* **To-do item**
Duplicate the text of the entries from their start through the line containing "le 18, martedì", keeping every line exactly the same and leaving out the pictures.

··········

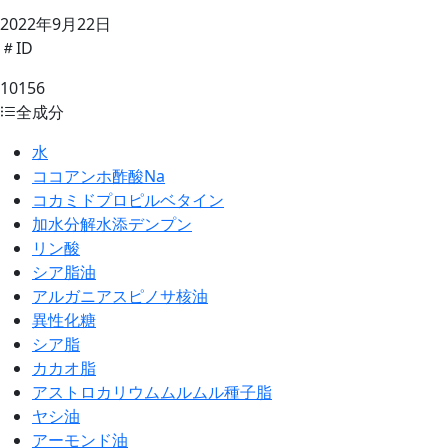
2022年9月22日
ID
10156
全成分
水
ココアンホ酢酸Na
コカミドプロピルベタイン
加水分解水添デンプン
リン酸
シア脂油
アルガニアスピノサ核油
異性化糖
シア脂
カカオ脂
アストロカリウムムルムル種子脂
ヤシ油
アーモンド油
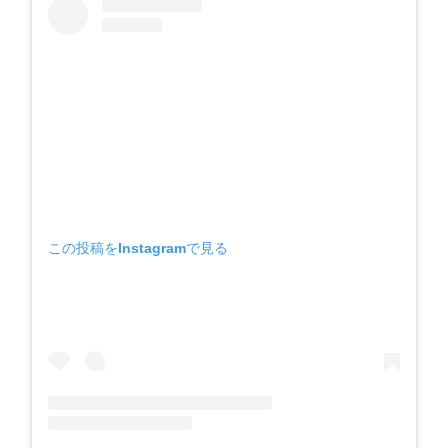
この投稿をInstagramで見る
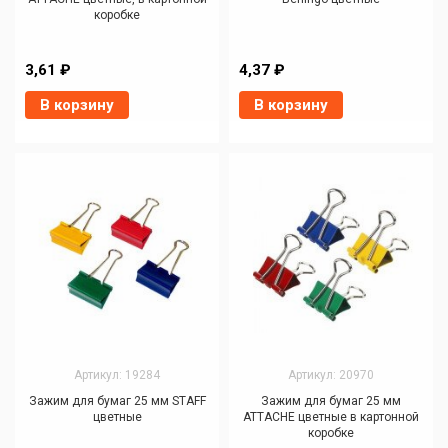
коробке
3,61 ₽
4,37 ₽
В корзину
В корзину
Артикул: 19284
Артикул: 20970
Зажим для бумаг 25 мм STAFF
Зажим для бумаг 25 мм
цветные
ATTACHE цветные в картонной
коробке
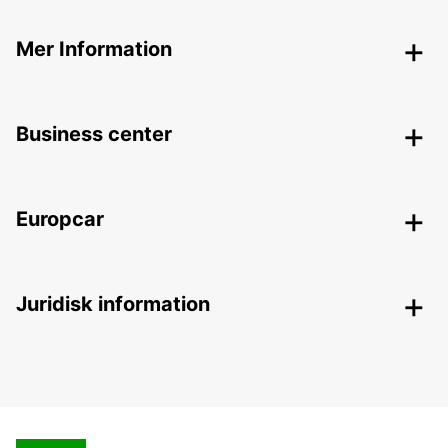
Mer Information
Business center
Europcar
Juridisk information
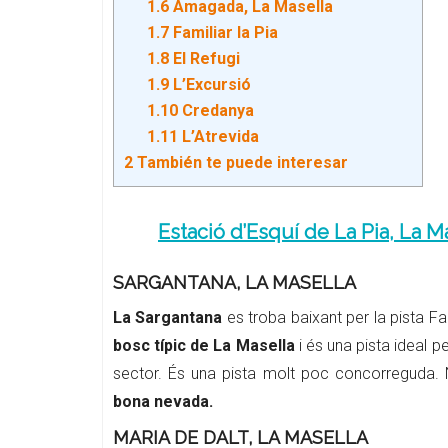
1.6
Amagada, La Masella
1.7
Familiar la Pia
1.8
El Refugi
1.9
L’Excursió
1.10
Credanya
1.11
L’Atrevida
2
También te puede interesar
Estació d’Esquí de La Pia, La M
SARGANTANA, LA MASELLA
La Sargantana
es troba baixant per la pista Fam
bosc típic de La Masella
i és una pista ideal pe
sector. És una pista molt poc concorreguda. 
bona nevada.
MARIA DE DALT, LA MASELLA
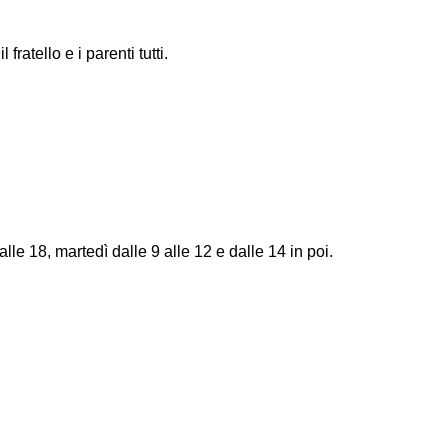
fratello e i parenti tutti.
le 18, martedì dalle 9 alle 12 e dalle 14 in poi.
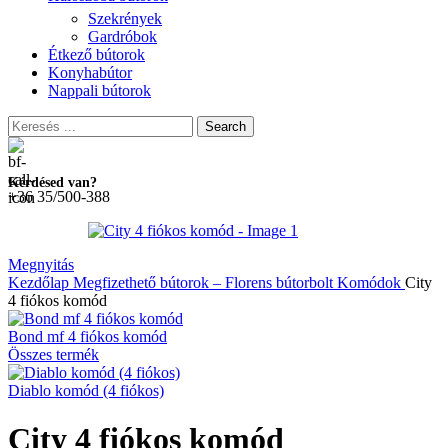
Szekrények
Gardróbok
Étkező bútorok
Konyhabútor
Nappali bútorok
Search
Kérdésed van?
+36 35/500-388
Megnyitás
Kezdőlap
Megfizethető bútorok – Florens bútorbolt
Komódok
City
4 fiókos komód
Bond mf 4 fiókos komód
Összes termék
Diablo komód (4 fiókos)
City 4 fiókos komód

··········

* **Written solution**
2022年9月22日
ID
10156
全成分
水
ココアンホ酢酸Na
コカミドプロピルベタイン
加水分解水添デンプン
リン酸
シア脂油
アルガニアスピノサ核油
異性化糖
シア脂
カカオ脂
アストロカリウムムルムル種子脂
ヤシ油
アーモンド油
この投稿をInstagramで見る
коробке
3,61 ₽
4,37 ₽
В корзину
В корзину
Артикул: 19284
Артикул: 20970
Зажим для бумаг 25 мм STAFF
Зажим для бумаг 25 мм
цветные
ATTACHE цветные в картонной
коробке
Mer Information
Business center
Europcar
Juridisk information
1.6
Amagada, La Masella
1.7
Familiar la Pia
1.8
El Refugi
1.9
L’Excursió
1.10
Credanya
1.11
L’Atrevida
2
También te puede interesar
Estació d’Esquí de La Pia, La M
SARGANTANA, LA MASELLA
La Sargantana
es troba baixant per la pista Fam
bosc típic de La Masella
i és una pista ideal pe
sector. És una pista molt poc concorreguda. 
bona nevada.
MARIA DE DALT, LA MASELLA
fratello e i parenti tutti.
le 18, martedì dalle 9 alle 12 e dalle 14 in poi.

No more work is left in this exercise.